Saturday, September 15, 2012

Thoughts on my Writing and Writing What You Know

My sci-fi project has been kicking my butt lately. Normally I can write an episode every week, to week and a half, working for a short time in the evenings. The episode I was having trouble with before (the third) was tricky because I wanted to try some new themes and styles with it.

In trying to craft an episode into a certain mold I found myself struggeling to come up with the actual plot of the epsiode, something that normally doesn't give me trouble. Eventually I found the key was moving the big punch I was saving for the end to the middle. Why fill the episode with filler to get this one moment when we can start with that big moment and see the interesting stuff that comes after?

As I finished this episode I moved onto the fourth and set myself another challenge. I tasked myself with doing a bottle episode. A bottle episode is usually lite on plot and takes place in a single location. For instance the crew would never leave the ship, or the couple never leaves the apartment. These episodes are often regarded as the best or worst in a series, as the writers either phone it in or rise to the challenge. With no explosions or big events, with no outside forces it traps the writer into using character motives alone to drive the plot.

As I was trying to think of how to do this I kept hitting a brick wall. How do you make the uninteresting, interesting? As I thought out different plot elements I realized something about my own writing. I either can't or won't write a happy story. Every single thing I have ever written has been dark in some way. I'm not talking 40k, emo grim-dark here. I mean more of the inner torments.
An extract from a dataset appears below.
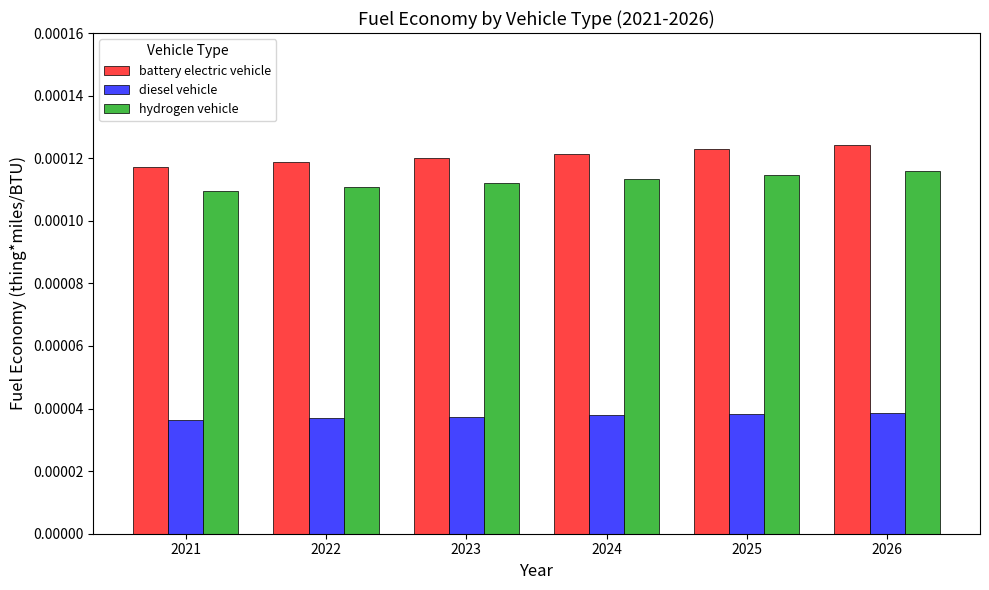

Count the diesel vehicle values in the range 0 to 1.

6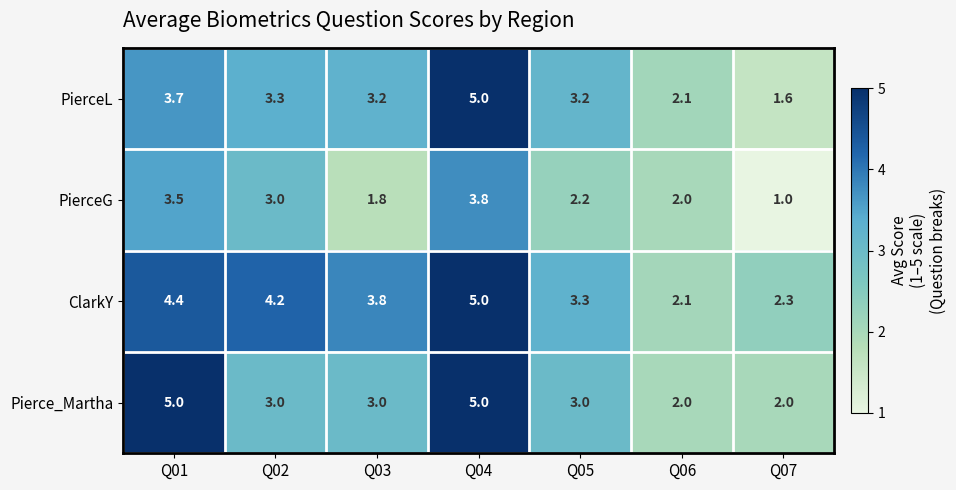

What value does the Pierce_Martha series have at Q02?

3.0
My sci-fi project is probably the most clear example of this, as every episode in some way has a gut punching moment, either through something bad happening to a character or them struggling with the demons within. Now I'll admit it's a dark universe, not a lot of sunshine and lollipops in the worlds that those characters live in. But I have yet to give them lasting successes. I have yet to give them a triumph they could hold onto. Every single victory has it's price. Every hill, every saved victim, every personal demon slayed is paid in blood.

A week or so ago I started writing a movie. I wanted to play with characters, with writing stories that don't have action sequences or outside threats. It was going to be a sweet romance between a guy who's lost his drive in life, and a blind girl struggling to find her own place. Standard romance stuff. By the second seen the blind girl had been hit by a car and was in a cast. Though she laughed about it, not the nicest thing to do to a character. Two scenes later she was crying, wondering if she'd every be able to raise a family through the difficulties imparted by her disability. The more I plotted out the story and thought of the path to get there, the deeper and darker those tunnels became. While the story has a happy ending, I don't let them get there without their share of angry shouting matches and crying spells. And that was me attempting to do something happy.


Write What You Know?


So what the hell is wrong with me? Why is every story I write so damn depressing at times? Well, the easy answer without going to much into my personal life, is that I've only really felt strongly during the darker times. Pain has always been easier to feel than love. "Happy" has at times felt like a downright lie and at others as a boring retirement, of being set out to pasture.

To me the times that really mattered where the ones when I had to fight. When things were so damn dark I forgot what light looked like, what it was. When I had to close my eyes and look deep down inside myself and push on. When I had to trust my own voice and fight my way through to the other side. The times when I was drifting in a vacuum, only to claw and bite my way back to the surface.

A triumph of happiness, of victory, didn't seem important. It wasn't about reaching the summit, it was about the climb to get there. And there was always a higher peak waiting. Maybe it's wrong of me to put my characters through hell. To allow them only fleeting repreives from the hellish downpour that is their lives. Maybe it's some sadistic part of me wanting to share the scars. Or perhaps it's a voice seeking empathy. Who knows.

In the meantime, I've learned something about my writing and myself, and I can only think that will lead to better stories and characters. And maybe, just maybe, I'll give the character's that easy victory they yearn for.

On second thought, I'll probably shoot their dog. Builds character.